§ Exercise goal: The output must reproduce each line of the data word for word.

§ Records excerpted from a collection:
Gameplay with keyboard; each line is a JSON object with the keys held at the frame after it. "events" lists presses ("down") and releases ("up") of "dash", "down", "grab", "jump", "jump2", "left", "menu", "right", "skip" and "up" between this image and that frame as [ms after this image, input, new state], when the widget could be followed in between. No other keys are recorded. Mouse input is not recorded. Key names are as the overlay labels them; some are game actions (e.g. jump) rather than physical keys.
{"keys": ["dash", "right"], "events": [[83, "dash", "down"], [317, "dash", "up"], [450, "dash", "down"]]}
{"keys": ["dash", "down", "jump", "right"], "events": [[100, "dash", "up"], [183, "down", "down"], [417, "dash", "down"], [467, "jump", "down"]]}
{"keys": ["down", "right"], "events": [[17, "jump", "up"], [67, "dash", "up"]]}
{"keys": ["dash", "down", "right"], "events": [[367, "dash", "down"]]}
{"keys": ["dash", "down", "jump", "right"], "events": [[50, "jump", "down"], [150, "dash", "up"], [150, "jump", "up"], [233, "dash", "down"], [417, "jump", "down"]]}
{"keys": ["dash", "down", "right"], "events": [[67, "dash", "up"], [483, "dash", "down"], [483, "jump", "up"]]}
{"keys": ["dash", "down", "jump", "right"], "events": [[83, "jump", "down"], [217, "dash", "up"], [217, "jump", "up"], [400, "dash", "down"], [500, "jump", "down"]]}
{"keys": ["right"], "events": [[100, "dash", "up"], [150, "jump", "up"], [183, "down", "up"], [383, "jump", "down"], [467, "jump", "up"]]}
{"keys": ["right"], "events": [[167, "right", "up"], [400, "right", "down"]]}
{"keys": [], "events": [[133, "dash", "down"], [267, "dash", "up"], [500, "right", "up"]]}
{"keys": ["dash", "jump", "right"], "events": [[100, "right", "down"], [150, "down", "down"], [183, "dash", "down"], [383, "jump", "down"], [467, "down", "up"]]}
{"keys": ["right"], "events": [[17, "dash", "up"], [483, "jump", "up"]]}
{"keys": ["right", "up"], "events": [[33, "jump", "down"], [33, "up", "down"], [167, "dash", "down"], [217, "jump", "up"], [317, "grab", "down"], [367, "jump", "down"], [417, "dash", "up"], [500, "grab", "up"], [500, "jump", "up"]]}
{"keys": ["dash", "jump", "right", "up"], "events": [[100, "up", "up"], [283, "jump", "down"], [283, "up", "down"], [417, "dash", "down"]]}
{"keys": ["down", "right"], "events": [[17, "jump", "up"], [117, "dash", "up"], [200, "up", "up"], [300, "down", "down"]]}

§ Result of this task:
Gameplay with keyboard; each line is a JSON object with the keys held at the frame after it. "events" lists presses ("down") and releases ("up") of "dash", "down", "grab", "jump", "jump2", "left", "menu", "right", "skip" and "up" between this image and that frame as [ms after this image, input, new state], when the widget could be followed in between. No other keys are recorded. Mouse input is not recorded. Key names are as the overlay labels them; some are game actions (e.g. jump) rather than physical keys.
{"keys": ["dash", "right"], "events": [[83, "dash", "down"], [317, "dash", "up"], [450, "dash", "down"]]}
{"keys": ["dash", "down", "jump", "right"], "events": [[100, "dash", "up"], [183, "down", "down"], [417, "dash", "down"], [467, "jump", "down"]]}
{"keys": ["down", "right"], "events": [[17, "jump", "up"], [67, "dash", "up"]]}
{"keys": ["dash", "down", "right"], "events": [[367, "dash", "down"]]}
{"keys": ["dash", "down", "jump", "right"], "events": [[50, "jump", "down"], [150, "dash", "up"], [150, "jump", "up"], [233, "dash", "down"], [417, "jump", "down"]]}
{"keys": ["dash", "down", "right"], "events": [[67, "dash", "up"], [483, "dash", "down"], [483, "jump", "up"]]}
{"keys": ["dash", "down", "jump", "right"], "events": [[83, "jump", "down"], [217, "dash", "up"], [217, "jump", "up"], [400, "dash", "down"], [500, "jump", "down"]]}
{"keys": ["right"], "events": [[100, "dash", "up"], [150, "jump", "up"], [183, "down", "up"], [383, "jump", "down"], [467, "jump", "up"]]}
{"keys": ["right"], "events": [[167, "right", "up"], [400, "right", "down"]]}
{"keys": [], "events": [[133, "dash", "down"], [267, "dash", "up"], [500, "right", "up"]]}
{"keys": ["dash", "jump", "right"], "events": [[100, "right", "down"], [150, "down", "down"], [183, "dash", "down"], [383, "jump", "down"], [467, "down", "up"]]}
{"keys": ["right"], "events": [[17, "dash", "up"], [483, "jump", "up"]]}
{"keys": ["right", "up"], "events": [[33, "jump", "down"], [33, "up", "down"], [167, "dash", "down"], [217, "jump", "up"], [317, "grab", "down"], [367, "jump", "down"], [417, "dash", "up"], [500, "grab", "up"], [500, "jump", "up"]]}
{"keys": ["dash", "jump", "right", "up"], "events": [[100, "up", "up"], [283, "jump", "down"], [283, "up", "down"], [417, "dash", "down"]]}
{"keys": ["down", "right"], "events": [[17, "jump", "up"], [117, "dash", "up"], [200, "up", "up"], [300, "down", "down"]]}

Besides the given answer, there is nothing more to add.